**PASSAGE PROVIDED**
::::

Right now, though, it can feel a little claustrophobic.

Aaron Paul on The Path.
Aaron Paul plays Eddie, a man torn between his religion and his doubts, on The Path.
Emily St. James was a senior correspondent for Vox, covering American identities. Before she joined Vox in 2014, she was the first TV editor of the A.V. Club.

The Path, Hulu's latest attempt to compete with Netflix and Amazon in the streaming wars, is slooooooooooooow going. If this review accurately encompassed how slow it can feel, it would just be o's.



The series was created by Jessica Goldberg, a playwright who's used to creating stories in a medium where long scenes are standard and it's common to spend lots of time teasing out character motivations, in contrast to the relatively quick pace of TV.

It also hails from executive producer Jason Katims, whose credits include Friday Night Lights and Parenthood, neither of which was known for breakneck storytelling or big plot twists. Katims loves intimacy — scenes where two people sit alone in a room and have a deeply emotional talk. And while that can make for beautiful TV, it rarely makes for exciting TV.

The Path combines Katims and Goldberg's talents and experience with a story about a suffocating religious movement that seems heavily based on Scientology, at least at first blush (although the more you watch, the more you'll realize it cherry-picks ideas from lots of religions). This setup, as executed by the two folks bringing it to the screen, at times yields some seriously claustrophobic TV.

But while I can't exactly recommend The Path — again, it's super slow — those who can get on its wavelength will find that its hypnotic vibe is just what they're looking for.

The Path uses slowness to lull you into complacency

Hugh Dancy in The Path
Hugh Dancy plays Cal, a leader of the Meyerists.

The central problem with any show about a religious movement (or, let's be honest, a cult) is the fact that it's difficult to get viewers to believe in something that may be violently opposed to their own belief systems. And to be sure, The Path struggles with this, particularly throughout the first half of its first season.

Meyerism — also known as the Meyerist Movement — is based around the idea of a metaphorical ladder that one can climb to attain personal fulfillment. The metaphorical ladder will then lead to a literal ladder in the sky, which in turn leads to a kind of heaven/nirvana hybrid. On its face, Meyerism sounds ridiculous, an attempt to blend some of the rigor of old-school religion with the notions behind self-help systems.

What's more, The Path almost immediately has one of its protagonists, Eddie (played by Breaking Bad's Aaron Paul), begin to doubt that Meyerism has anything to it beyond fancy stories, which can undermine the show's attempts to convince viewers to invest in a completely fictional religion.

Even if you believe that all of our actual religions are based on nonsense, it's easy to observe the centuries' or even millennia's worth of influence they've had on human events. Meyerism doesn't have that built-in advantage, and that can make its teachings seem completely bizarre.

Compounding Meyerism's relative newness is the way Goldberg sets many of The Path's scenes at lengthy religious ceremonies, which crawl along, not really advancing the story or anything like that. You either surrender to live among the Meyerists — while simultaneously doubting every single thing they say — or you don't.

But the deeper you get into The Path's first season, the more Goldberg reveals how cannily she has constructed this particular puzzle. Every episode reveals new facets of the Meyerists' belief system, including some that can seem fairly interesting to even the nonbelievers watching the show, like a lengthy hike undertaken to let go of emotional burdens. The longer you watch, the more you'll find yourself intrigued by what's really going on beneath Meyerism's loopy facade.

::::

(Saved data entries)
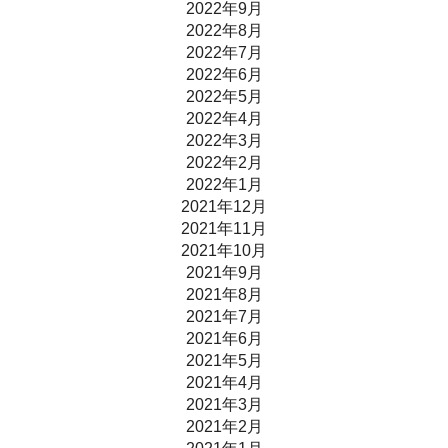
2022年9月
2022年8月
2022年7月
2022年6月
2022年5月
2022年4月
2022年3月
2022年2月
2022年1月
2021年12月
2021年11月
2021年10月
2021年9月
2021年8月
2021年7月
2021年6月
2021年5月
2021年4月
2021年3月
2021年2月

::::

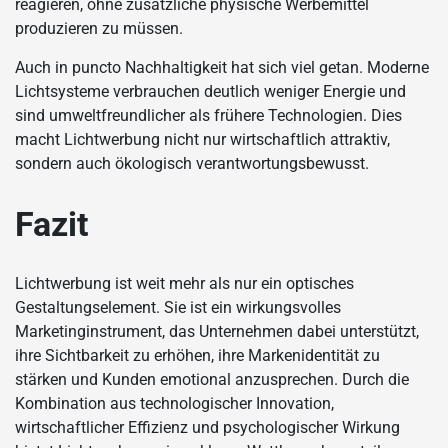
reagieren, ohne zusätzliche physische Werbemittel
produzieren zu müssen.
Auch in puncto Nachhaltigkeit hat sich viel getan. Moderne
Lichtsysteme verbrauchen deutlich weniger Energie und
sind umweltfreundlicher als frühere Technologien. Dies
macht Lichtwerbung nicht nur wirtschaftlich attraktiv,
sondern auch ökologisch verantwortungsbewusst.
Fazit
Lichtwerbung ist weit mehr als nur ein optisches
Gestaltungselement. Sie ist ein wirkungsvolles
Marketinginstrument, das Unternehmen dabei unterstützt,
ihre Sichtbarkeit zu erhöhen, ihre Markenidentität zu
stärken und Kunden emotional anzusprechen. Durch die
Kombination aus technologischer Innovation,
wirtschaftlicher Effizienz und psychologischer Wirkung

::::

**USING THE INFORMATION**
1. Answer these from the review of The Path:
(a) Who created the series?
(b) What role does Hugh Dancy play?
(c) In what year did Emily St. James join Vox?
2. Reproduce word for word the part of the review of The Path from "Aaron Paul on" to "pace of TV.".
3. Name every television series title that the review of The Path mentions.
Rely only on the review of The Path and nothing else.

**SET OF ANSWERS**
1.
(a) Jessica Goldberg
(b) Cal, a leader of the Meyerists
(c) 2014

2.
Aaron Paul on The Path.
Aaron Paul plays Eddie, a man torn between his religion and his doubts, on The Path.
Emily St. James was a senior correspondent for Vox, covering American identities. Before she joined Vox in 2014, she was the first TV editor of the A.V. Club.

The Path, Hulu's latest attempt to compete with Netflix and Amazon in the streaming wars, is slooooooooooooow going. If this review accurately encompassed how slow it can feel, it would just be o's.



The series was created by Jessica Goldberg, a playwright who's used to creating stories in a medium where long scenes are standard and it's common to spend lots of time teasing out character motivations, in contrast to the relatively quick pace of TV.

3. The Path, Friday Night Lights, Parenthood, Breaking Bad